Douglas H. Kelly, PhD
Bobby Jones Chiari & Syringomyelia Foundation
Cerebral spinal fluid (CSF) flows in perivascular spaces (PVSs) (spaces around the vasculature) and plays a role in clearing the brain of metabolic waste. If the waste is not cleared efficiently it can result in brain damage and Alzheimer’s Disease. To study how CSF flows, dye can be injected into the cisterna magna (CSF space) of live mice and imaged to see how the CSF moves within the PVS. Gadolinium tracer can also be injected into humans and its flow can be imaged using MRI. With mice, a cranial window can be implanted so the brain is visible from the outside. The CSF flows from outside the brain into the PVS, which is called CSF influx. Microsphere’s injected into the mice become visible through the cranial window, making it possible to study the flow of CSF within the PVSs.

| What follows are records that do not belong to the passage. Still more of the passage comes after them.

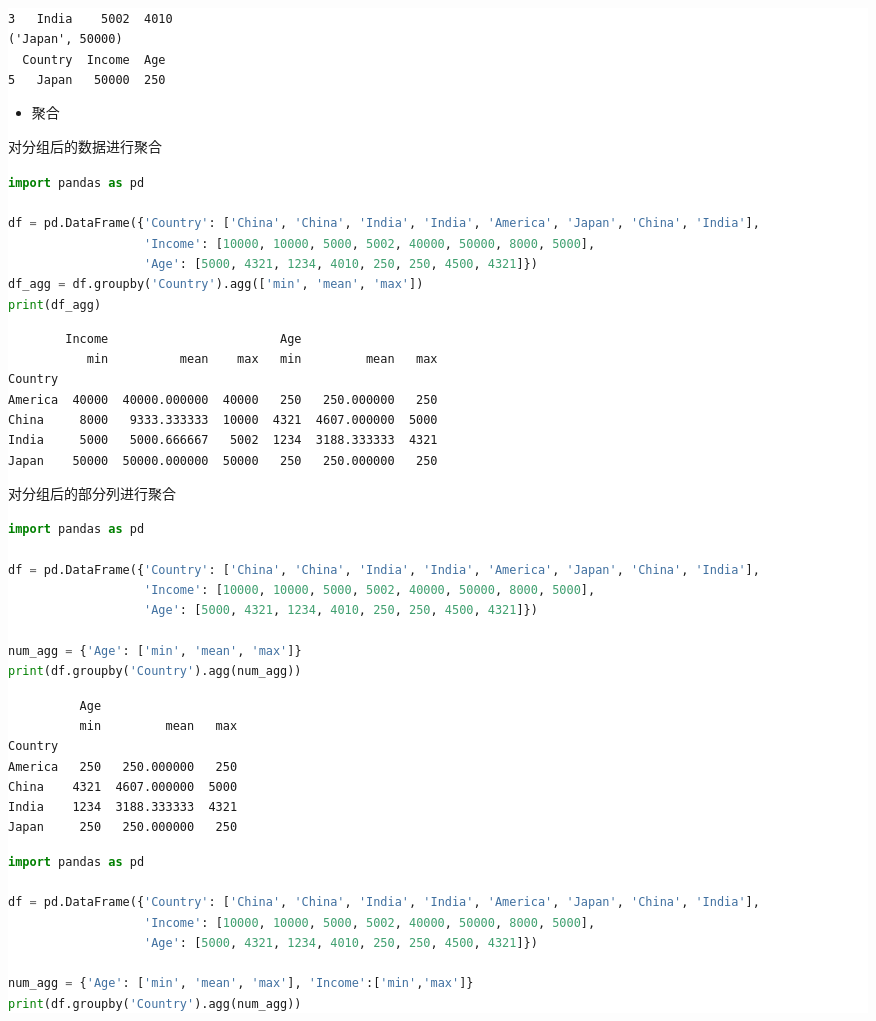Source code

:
 ```text
3   India    5002  4010
('Japan', 50000)
  Country  Income  Age
5   Japan   50000  250
```

-   聚合

对分组后的数据进行聚合

```python
import pandas as pd

df = pd.DataFrame({'Country': ['China', 'China', 'India', 'India', 'America', 'Japan', 'China', 'India'],
                   'Income': [10000, 10000, 5000, 5002, 40000, 50000, 8000, 5000],
                   'Age': [5000, 4321, 1234, 4010, 250, 250, 4500, 4321]})
df_agg = df.groupby('Country').agg(['min', 'mean', 'max'])
print(df_agg)
```

```text
        Income                        Age
           min          mean    max   min         mean   max
Country
America  40000  40000.000000  40000   250   250.000000   250
China     8000   9333.333333  10000  4321  4607.000000  5000
India     5000   5000.666667   5002  1234  3188.333333  4321
Japan    50000  50000.000000  50000   250   250.000000   250
```

对分组后的部分列进行聚合

```python
import pandas as pd

df = pd.DataFrame({'Country': ['China', 'China', 'India', 'India', 'America', 'Japan', 'China', 'India'],
                   'Income': [10000, 10000, 5000, 5002, 40000, 50000, 8000, 5000],
                   'Age': [5000, 4321, 1234, 4010, 250, 250, 4500, 4321]})

num_agg = {'Age': ['min', 'mean', 'max']}
print(df.groupby('Country').agg(num_agg))
```

```text
          Age
          min         mean   max
Country
America   250   250.000000   250
China    4321  4607.000000  5000
India    1234  3188.333333  4321
Japan     250   250.000000   250
```

```python
import pandas as pd

df = pd.DataFrame({'Country': ['China', 'China', 'India', 'India', 'America', 'Japan', 'China', 'India'],
                   'Income': [10000, 10000, 5000, 5002, 40000, 50000, 8000, 5000],
                   'Age': [5000, 4321, 1234, 4010, 250, 250, 4500, 4321]})

num_agg = {'Age': ['min', 'mean', 'max'], 'Income':['min','max']}
print(df.groupby('Country').agg(num_agg))
```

The CSF in the PVS flows in the same direction as the blood. When the flow velocity is plotted over time, it shows the velocity is fast at narrow spaces and slower at bifurcations, when PVSs branch from going one direction to two. The flow has a Reynolds number that is low, indicating laminar flow. This flow is important because amyloid beta (a commonly studied metabolic waste thought to contribute to Alzheimer’s) move more by fluid flow than by diffusion.
To find out what causes the CSF to pulse, heartbeats and respiration were correlated with the CSF flow velocity within the PVS. The heartbeat was correlated more with the pulsation of the CSF than respiration, so pulsation of the adjacent artery walls might cause PVS CSF to flow. The speed of the arterial wall pushing against the PVS correlated with the flow velocity of the CSF.
This normal healthy flow can be compared to CSF flow when there is a high blood pressure, which causes arteries to flex and stiffen against the blood. Angiotensin II was a drug used on the mice to increase their blood pressure, which resulted in the arteries changing their motion, which resulted in the slowing down of the flow in the PVS. Not only was the flow slower, but the CSF sometimes flowed in the backwards direction. This is important because high blood pressure is known to be associated with an increased risk of Alzheimer’s disease and this may provide a mechanism for why and a potential target for treatments.
I think this seminar was great because it connected a potential mechanism for how high blood pressure can possibly lead to Alzheimer’s disease by studying the glymphatic system. I hope we will soon have data not only on mice but on humans, so the evidence is clearer in how it relates to human health. There is also still the question that needs to be answered on how short-term high blood pressure compares to chronic high blood pressure when the glymphatic system is disrupted. Also, I would want to know more about how this disrupted flow contributes to disrupted clearance of metabolic waste.